Gov. Gwendolyn Garcia fought long and hard for arriving overseas Filipino workers (OFWs) and returning overseas Filipinos (ROFs).

She came up with the swab-upon-arrival policy at the Mactan-Cebu International Airport (MCIA) because she believed this would ease the financial burden of ROFs, who had to shoulder the cost of their hotel quarantine, and the Overseas Workers Welfare Administration, the government agency which takes care of the OFWs’ hotel accommodation.

Because this policy mandates a maximum of three days in isolation, as opposed to the national government’s policy of 10 days, it also eases the emotional strain of being away from their loved ones.

But alas, the national government doesn’t see it that way and insists on getting its own way.

And so Cebu has been embroiled in a battle of wills that started at the end of May with Malacañang diverting all international flights bound for the MCIA to the Ninoy Aquino International Airport. For two weeks, there were no international arrivals at the Mactan airport.

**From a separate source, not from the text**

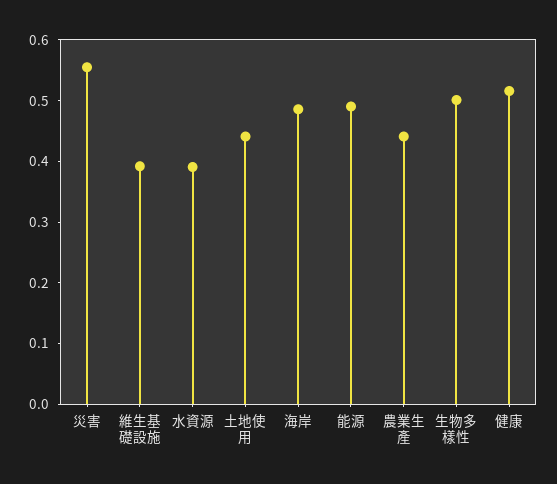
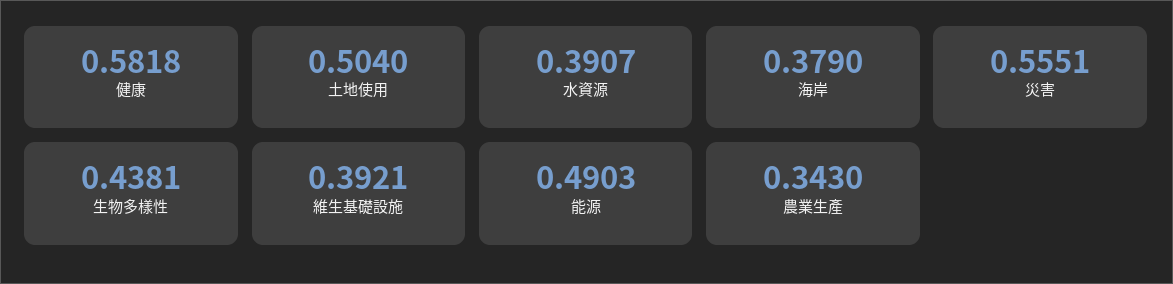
土地使用: 0.44 -> 0.504
海岸: 0.48 -> 0.379
農業生產: 0.44 -> 0.343
生物多樣性: 0.5 -> 0.4381
健康: 0.52 -> 0.5818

And yet, the governor stood her ground. She had all if not most of Cebu behind her. Local officials. The business sector. Legal groups. The hoi polloi. Then some national lawmakers joined the fray. And so did thousands of netizens, especially OFWs and ROFs and their families who stood to gain from Cebu’s policy, which is based on scientific data taken from the field.

But on Monday, June 21, 2021, President Rodrigo Duterte put his foot down and said Cebu must follow the IATF protocol.

And so the governor, in deference to Duterte, set aside Cebu’s policy in favor of the national government even though the former benefits a lot of people and the law, and I mean the Local Government of the Philippines, allows it.

In the end, both Garcia and the IATF are only looking after the welfare of Filipinos amid the health crisis.

And so she moved on. And so should the rest of Cebu. After all, the war is not over. Yet.